I need help. i am having trouble factoring trinomials into binomials.
an example problem is 4n^2-5n-6
can someone show me step by step how to factor these kind of problems easily?
Take the coefficient of your quadratic term in this case 4 and multiply it by your constant term in this case -6. You get -24. Then you want to figure out two numbers which when multiplied together give you -24 and when added together give you the value of the coefficient of your linear term in this case -5.
So, the two numbers are -8 and 3.
Take those two numbers and rewrite your problem changing you linear term in this case -5n using -8 and 3.
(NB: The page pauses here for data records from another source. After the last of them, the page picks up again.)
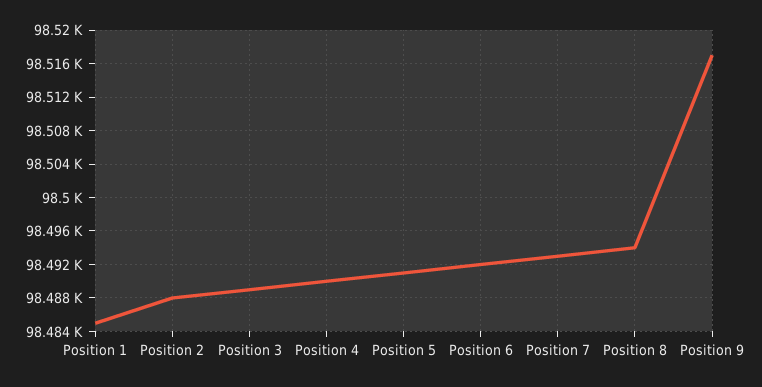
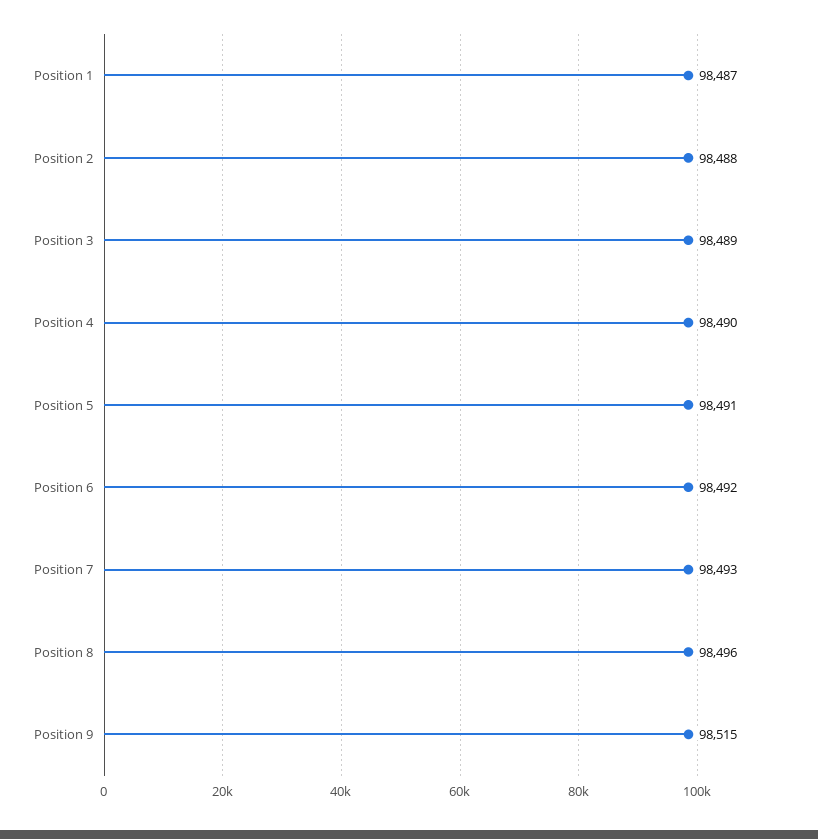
  {
-   "Position 1": 98485,
+   "Position 1": 98487,
    "Position 2": 98488,
    "Position 3": 98489,
    "Position 4": 98490,
    "Position 5": 98491,
    "Position 6": 98492,
    "Position 7": 98493,
-   "Position 8": 98494,
+   "Position 8": 98496,
-   "Position 9": 98517
+   "Position 9": 98515
  }

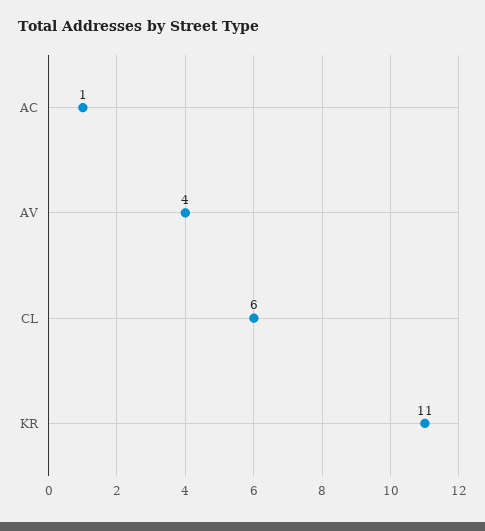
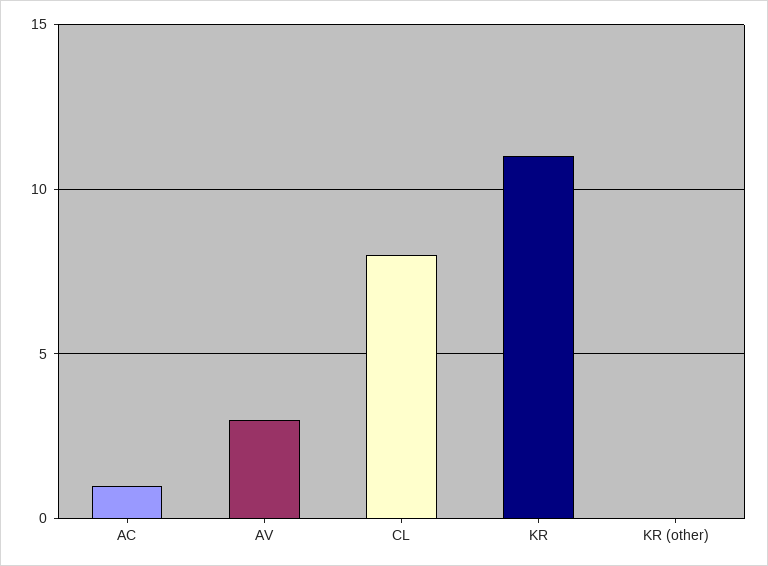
  {
    "AC": 1,
-   "AV": 4,
+   "AV": 3,
-   "CL": 6,
+   "CL": 8,
-   "KR": 11
+   "KR": 11,
+   "KR (other)": 0
  }

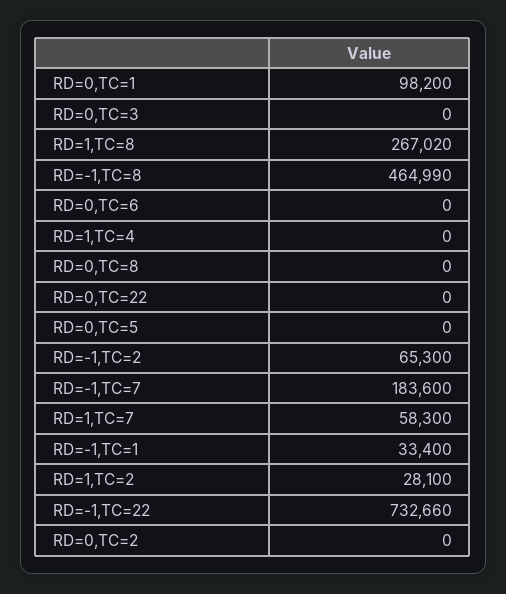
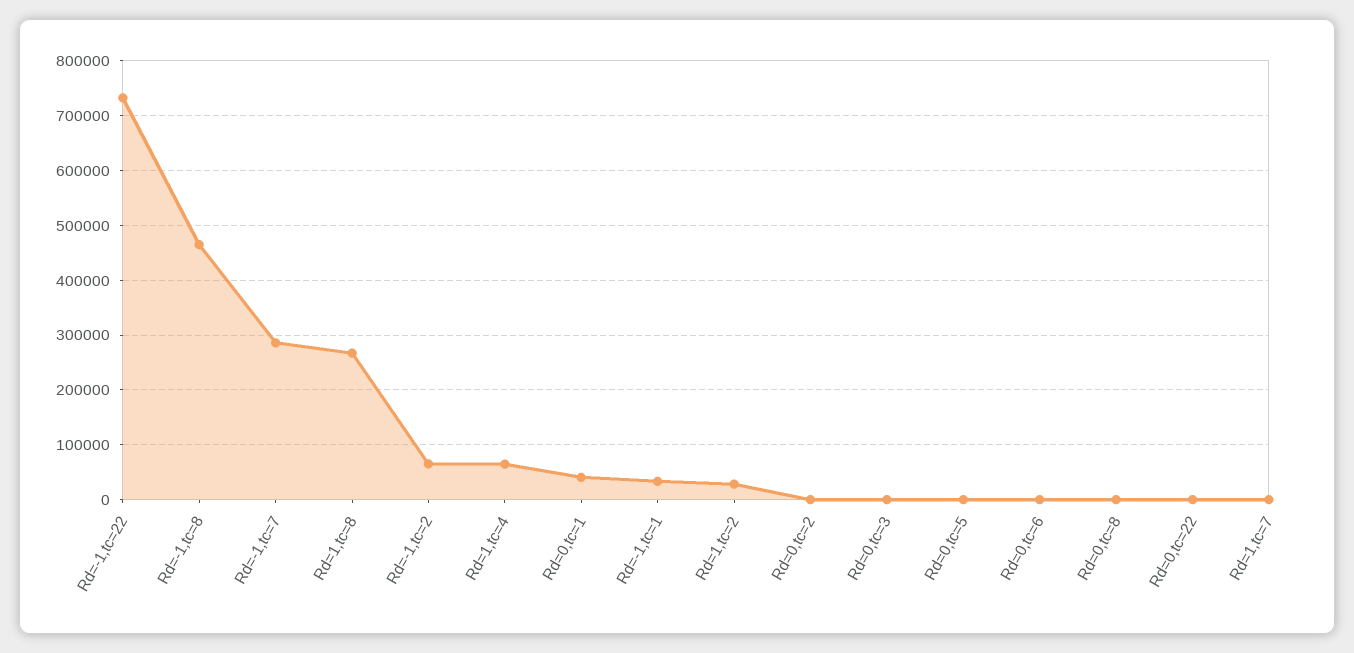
  {
-   "RD=0,TC=1": 98200,
+   "RD=0,TC=1": 40000,
    "RD=0,TC=3": 0,
    "RD=1,TC=8": 267020,
    "RD=-1,TC=8": 464990,
    "RD=0,TC=6": 0,
-   "RD=1,TC=4": 0,
+   "RD=1,TC=4": 60000,
    "RD=0,TC=8": 0,
    "RD=0,TC=22": 0,
    "RD=0,TC=5": 0,
    "RD=-1,TC=2": 65300,
-   "RD=-1,TC=7": 183600,
+   "RD=-1,TC=7": 280000,
-   "RD=1,TC=7": 58300,
+   "RD=1,TC=7": 0,
    "RD=-1,TC=1": 33400,
    "RD=1,TC=2": 28100,
    "RD=-1,TC=22": 732660,
    "RD=0,TC=2": 0
  }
Changed problem is: 4n^2-8n+3n-6
Now factor by grouping. The first two terms can be factored into 4n(n-2) and the last two terms can be factored into 3(n-2). Notice you have the same factor in parentheses.
So, the original problem (4n^2-5n-6)can be factored into (4n+3)(n-2).
To factor trinomials into binomials, you can follow these steps:
Step 1: Identify the coefficients.
In your example problem 4n^2 - 5n - 6, the coefficient of the quadratic term is 4, the coefficient of the linear term is -5, and the constant term is -6.
Step 2: Multiply the quadratic coefficient by the constant term.
Multiply 4 and -6, resulting in -24.
Step 3: Find two numbers that multiply to give you the result from Step 2 and add up to the coefficient of the linear term.
In this case, we need to find two numbers that multiply to -24 and add up to -5. The two numbers are -8 and 3 because (-8) * (3) = -24 and (-8) + (3) = -5.
Step 4: Rewrite the trinomial using the numbers from Step 3.
Rewrite the original trinomial by replacing the linear term -5n with -8n + 3n:
4n^2 - 8n + 3n - 6
Step 5: Factor by grouping.
Now, we can group the terms and factor them separately. Group the first two terms and the last two terms:
(4n^2 - 8n) + (3n - 6)
Step 6: Factor out common factors from each group.
Factor out the common factor from the first group, which is 4n:
4n(n - 2)
Factor out the common factor from the second group, which is 3:
3(n - 2)
Step 7: Simplify and combine the factors.
The factors of the trinomial can be written as:
(4n + 3)(n - 2)
So, the factored form of the original trinomial 4n^2 - 5n - 6 is (4n + 3)(n - 2).